At the Dayton business and commercial law firm of Gottschlich & Portune, our deep legal team collectively commands well more than a century of on-point experience representing diverse clients in complex litigation matters.
And, in doing so, our advocacy is truly broad-based, with our attorneys seeking best-case outcomes in matters ranging from construction, real estate, fraud-related concerns and employment law to disputes grounded in probate, collections, securities and myriad other concerns.
Like insurance claims, which is yet another firm focus, where we bring experience and practiced acumen to bear on behalf of parties bringing claims and defending against them, respectively.
Insurance litigation often entails quite complex subject matter and concerns, which can give rise to this question: In a complex insurance dispute, does it better avail litigants (on both sides) to pursue a resolution through arbitration or pursuant to formal litigation and a ruling issued by a judge?
Although that might almost seem like a loaded and unanswerable question, the authors of a recent legal article insist that the preferred resolution track is actually quite clear in most cases.
And that is this: hands down, litigation.
When things are complex, the writers say, the courtroom route is usually more cost efficient for litigants. As complexity ratchets up, arbitration panels impose added — and often significant — costs to resolve interlocutory issues. Courts, conversely, do not.
Court rulings, moreover, are often far clearer and less compromised than arbitrated outcomes, the authors say, given the frequently seen propensity of arbitrators to take pains in avoiding zero-sum outcomes. The writers point to “the inherent interest of an arbitration panel compromising a claim.”

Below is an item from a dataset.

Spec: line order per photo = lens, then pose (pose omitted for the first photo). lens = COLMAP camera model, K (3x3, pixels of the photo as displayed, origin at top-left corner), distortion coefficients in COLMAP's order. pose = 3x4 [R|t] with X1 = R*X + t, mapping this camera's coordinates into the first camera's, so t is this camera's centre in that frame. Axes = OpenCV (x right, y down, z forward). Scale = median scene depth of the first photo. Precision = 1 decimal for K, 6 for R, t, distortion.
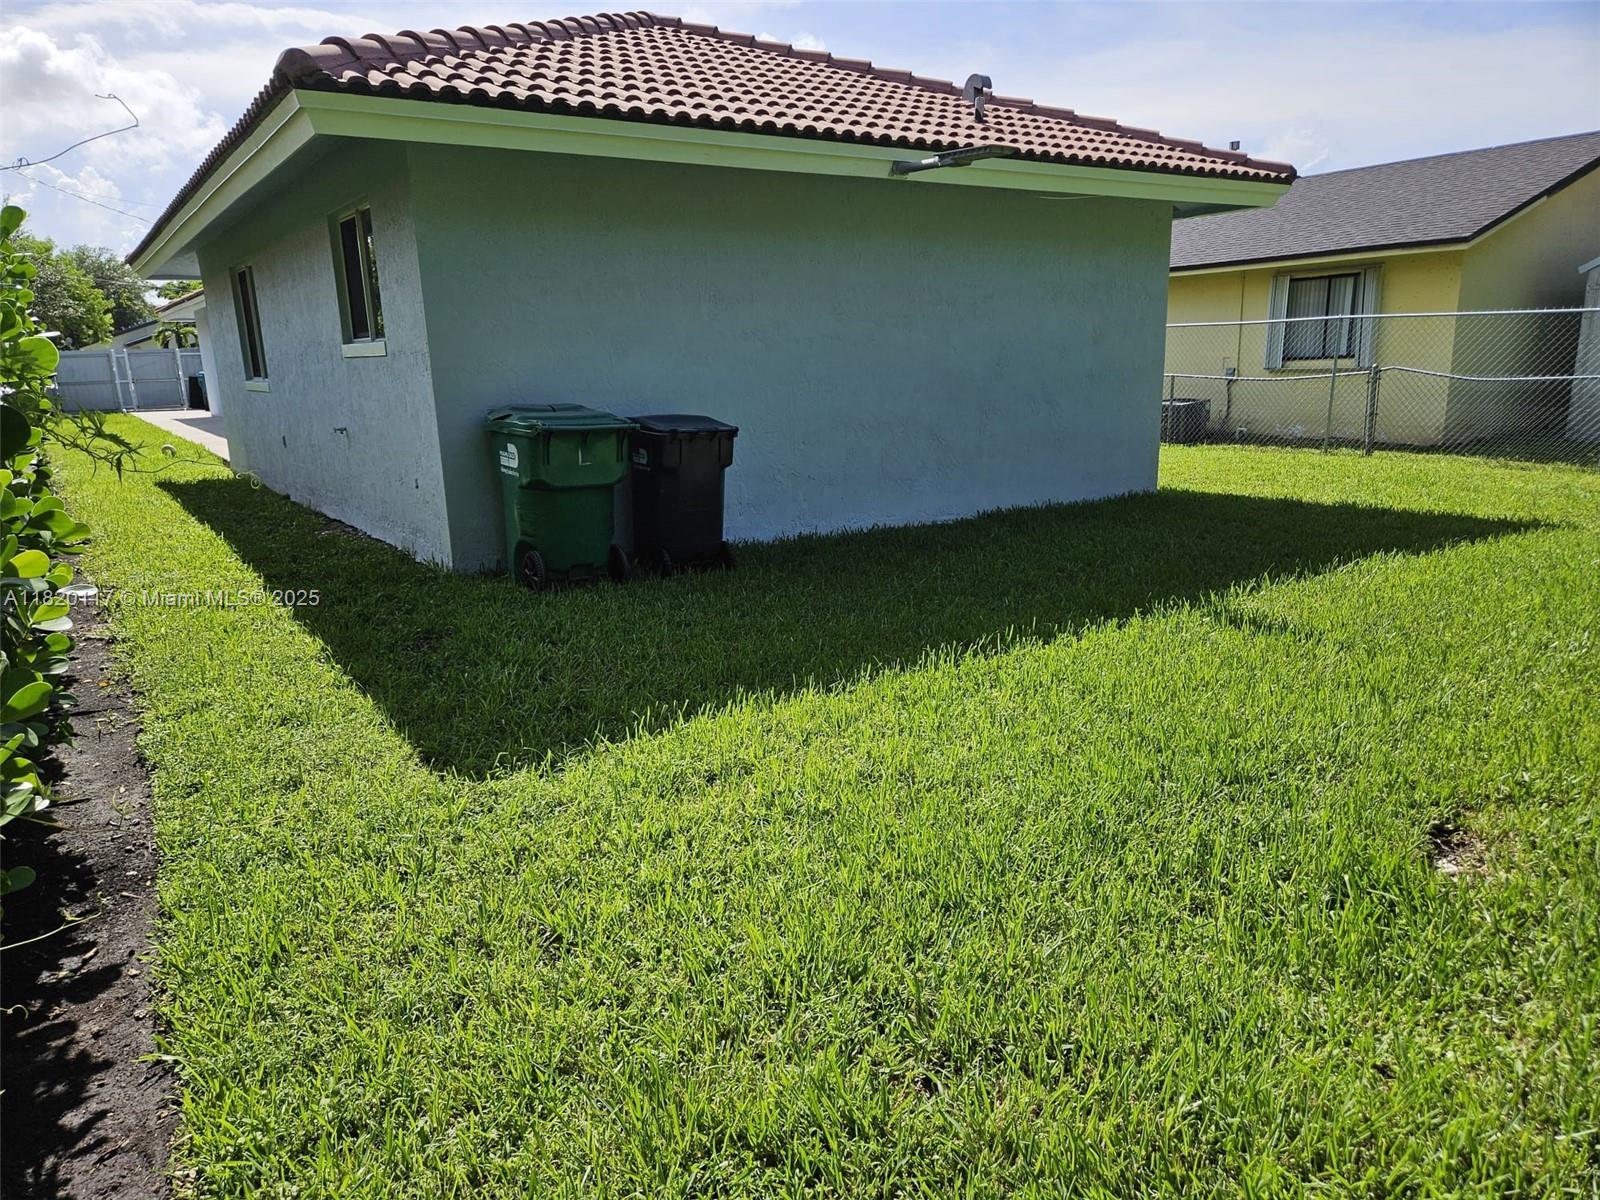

And they further contend that challenging an undesired outcome can be more purposefully and efficiently undertaken when a ruling is authored by a judge rather than by a panel, given that courts uniformly provide findings of fact and state their rationale and conclusions in written opinions. That is not routinely the case in arbitration.
The authors’ piece is certainly food for thought, with the reasoning advanced being something that might be reasonably considered by a would-be litigant in a complex insurance dispute.
And an experienced litigation attorney can of course provide relevant information on the litigation-versus-arbitration question as it pertains to a given matter.